Former president Dona;d Trump was found liable for sexually assaulting writer Jean E. Carroll in a New York City department store in the 1990s, and he demanded a new trial. This was denied today by a judge, U.S. District Judge Lewis Kaplan, who also gave short shrift to his request to pay less in damages to her.
Kaplan said the unanimous May 9 verdict was "almost entirely in favor of Ms. Carroll," and neither a "seriously erroneous result" nor a "miscarriage of justice."
In seeking a reduction in damages, Trump called the $2 million award for sexual abuse "grossly excessive" because such abuse could have included groping Carroll's breasts through clothing, "a far cry from rape."
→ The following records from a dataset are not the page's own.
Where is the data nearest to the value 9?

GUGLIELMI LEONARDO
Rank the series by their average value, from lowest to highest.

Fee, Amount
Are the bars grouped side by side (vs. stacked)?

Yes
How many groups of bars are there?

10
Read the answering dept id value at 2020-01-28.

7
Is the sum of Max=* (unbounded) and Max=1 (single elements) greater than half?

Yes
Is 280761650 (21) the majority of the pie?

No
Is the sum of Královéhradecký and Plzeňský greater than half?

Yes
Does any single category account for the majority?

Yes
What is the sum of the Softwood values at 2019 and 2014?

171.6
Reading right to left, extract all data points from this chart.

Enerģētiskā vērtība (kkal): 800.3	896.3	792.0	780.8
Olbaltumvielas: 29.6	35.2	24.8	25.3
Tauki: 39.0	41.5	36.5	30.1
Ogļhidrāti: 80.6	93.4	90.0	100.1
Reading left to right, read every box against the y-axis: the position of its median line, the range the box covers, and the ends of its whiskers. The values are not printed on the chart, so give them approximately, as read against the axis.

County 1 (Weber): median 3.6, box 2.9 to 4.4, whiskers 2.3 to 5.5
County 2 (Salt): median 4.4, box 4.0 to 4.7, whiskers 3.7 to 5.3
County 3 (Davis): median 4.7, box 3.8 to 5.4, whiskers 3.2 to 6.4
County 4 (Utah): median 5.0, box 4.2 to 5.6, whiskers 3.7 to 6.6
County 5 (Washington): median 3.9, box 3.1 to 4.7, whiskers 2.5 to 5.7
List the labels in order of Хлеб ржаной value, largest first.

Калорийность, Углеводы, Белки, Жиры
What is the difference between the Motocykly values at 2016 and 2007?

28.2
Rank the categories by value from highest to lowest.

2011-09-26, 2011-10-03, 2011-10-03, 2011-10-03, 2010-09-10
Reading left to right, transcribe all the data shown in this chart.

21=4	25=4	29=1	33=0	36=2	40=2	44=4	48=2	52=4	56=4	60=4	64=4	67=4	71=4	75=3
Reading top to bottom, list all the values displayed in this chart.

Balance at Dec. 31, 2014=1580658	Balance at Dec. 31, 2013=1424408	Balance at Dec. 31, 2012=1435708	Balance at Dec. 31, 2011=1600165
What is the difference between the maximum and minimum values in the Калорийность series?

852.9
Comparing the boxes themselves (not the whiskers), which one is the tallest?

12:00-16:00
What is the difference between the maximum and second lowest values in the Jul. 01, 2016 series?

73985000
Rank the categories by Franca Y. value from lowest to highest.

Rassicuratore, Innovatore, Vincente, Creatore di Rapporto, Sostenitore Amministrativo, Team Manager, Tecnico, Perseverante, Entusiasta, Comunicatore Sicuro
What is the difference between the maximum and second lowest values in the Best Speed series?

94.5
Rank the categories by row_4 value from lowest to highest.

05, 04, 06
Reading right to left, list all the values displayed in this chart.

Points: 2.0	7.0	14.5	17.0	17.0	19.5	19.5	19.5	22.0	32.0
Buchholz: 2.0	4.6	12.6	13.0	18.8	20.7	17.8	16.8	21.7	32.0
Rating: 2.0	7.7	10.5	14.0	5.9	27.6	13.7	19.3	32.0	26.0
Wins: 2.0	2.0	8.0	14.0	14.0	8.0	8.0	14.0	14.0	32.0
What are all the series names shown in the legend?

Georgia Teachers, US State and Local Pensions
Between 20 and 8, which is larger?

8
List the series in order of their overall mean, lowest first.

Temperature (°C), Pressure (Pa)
But Judge Kaplan said New York's penal law defines rape much more narrowly than ordinary people think of the term, and that Trump was wrong to insist it excused him.
"The proof convincingly established, and the jury implicitly found, that Mr. Trump deliberately and forcibly penetrated Ms. Carroll's vagina with his fingers, causing immediate pain and long lasting emotional and psychological harm," the judge wrote.
Useful, if disturbing clarity on a detail of the outcome–Trump convicted of sexual assault but not rape–that some commentators unfamiliar with New York law treated as if it exonerated him.